Más allá de los relatos de barcos cargados de oro y conquistas gloriosas, la conquista de América esconde una "cara B" donde la épica se transforma en tragedia, desventura y caos absoluto. Mientras que figuras como Colón, Cortés o Pizarro son recordadas por su éxito, miles de otros exploradores se enfrentaron a expediciones estúpidas, decisiones pésimas y muertes atroces. La historia oficial a menudo ignora que incluso el éxito de Colón fue una carambola del azar, pues sus cálculos eran erróneos y debió morir de sed o por un motín antes de encontrar tierra.
Representación del caos, la tragedia y las desventuras que marcaron la cara oculta de la conquista de América.
Incompetencia y ciudades en el infierno
La falta de organización centralizada en la Península dejó la conquista en manos de hidalgos emprendedores que arriesgaban su fortuna y vida, lo que generaba un tesón inquebrantable nacido de la ruina más absoluta. Algunos líderes mostraron una torpeza legendaria, fundando asentamientos en lugares imposibles. Diego de Nicuesa fundó "Nombre de Dios" en una tierra pantanosa, estéril e infestada de enfermedades tras perder a la mitad de sus hombres en naufragios. Alonso de Ojeda erró con San Sebastián de Urabá, y Pedro de Mendoza fundó la primera Buenos Aires en una ciénaga plagada de mosquitos y malos aires.
El horror del hambre y la supervivencia
En las Indias, lo normal era morir, ya fuera por ecosistemas hostiles, caimanes, jaguares o serpientes venenosas. La segunda plaga era el hambre, que llevaba a extremos inhumanos. Durante la exploración del Amazonas, los hombres de Francisco de Orellana pasaron semanas comiéndose sus propias botas de cuero. En un episodio aún más macabro, los hombres de Ojeda en Urabá hallaron un cadáver descompuesto en la selva y se lo comieron, muriendo todos esa misma noche.
Retrato de Francisco de Orellana, cuyos hombres sufrieron hambre extrema durante la exploración del Amazonas.
La ruinosa primera fundación de Buenos Aires por Pedro de Mendoza, en una zona plagada de enfermedades y hostilidad.

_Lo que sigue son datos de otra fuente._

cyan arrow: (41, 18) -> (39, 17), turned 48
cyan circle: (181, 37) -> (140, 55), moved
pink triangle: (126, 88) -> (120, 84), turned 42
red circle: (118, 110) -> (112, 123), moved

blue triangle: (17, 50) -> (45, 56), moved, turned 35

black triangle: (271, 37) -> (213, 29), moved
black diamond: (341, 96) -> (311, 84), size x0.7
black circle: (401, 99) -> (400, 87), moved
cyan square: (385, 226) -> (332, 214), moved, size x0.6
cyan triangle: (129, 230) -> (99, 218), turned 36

Traición, psicopatía y sangre
El "enemigo interior" fue tan letal como la selva. La traición entre paisanos era constante: los hermanos Colón gobernaron tiránicamente, y Vasco Núñez de Balboa incitó a los colonos a expulsar a Nicuesa en un barco podrido del que nunca se supo más. El propio Balboa fue luego traicionado por Pizarro y ejecutado por su suegro, Pedro Arias Dávila. El clímax de esta locura fue Lope de Aguirre, un sociópata que asesinó a sus líderes, se proclamó "rey" de un imperio imaginario, declaró la guerra a Felipe II y terminó ejecutando a su propia hija antes de ser abatido por sus hombres.
Expedición de Pedro de Valdivia, quien encontró la muerte tras desatar las sangrientas guerras araucanas en Chile.
La resistencia nativa y el fin de los mitos
Muchos exploradores insignes terminaron sus días de forma vergonzosa. Juan Ponce de León huyó de Guadalupe tras una emboscada de caníbales y murió años después por una flecha envenenada de los calusa en Florida. Francisco Hernández de Córdoba regresó del Yucatán con el cuerpo atravesado por doce flechas, tras una derrota tan severa que el lugar fue bautizado como "Bahía de la Mala Pelea". Incluso el adelantado Pedro de Valdivia halló la muerte al desatar las guerras araucanas en Chile, un conflicto que causó miles de bajas españolas durante siglos. Esta "cara B" demuestra que el Imperio español no nació solo de la gloria, sino de un caos sangriento y disparatado.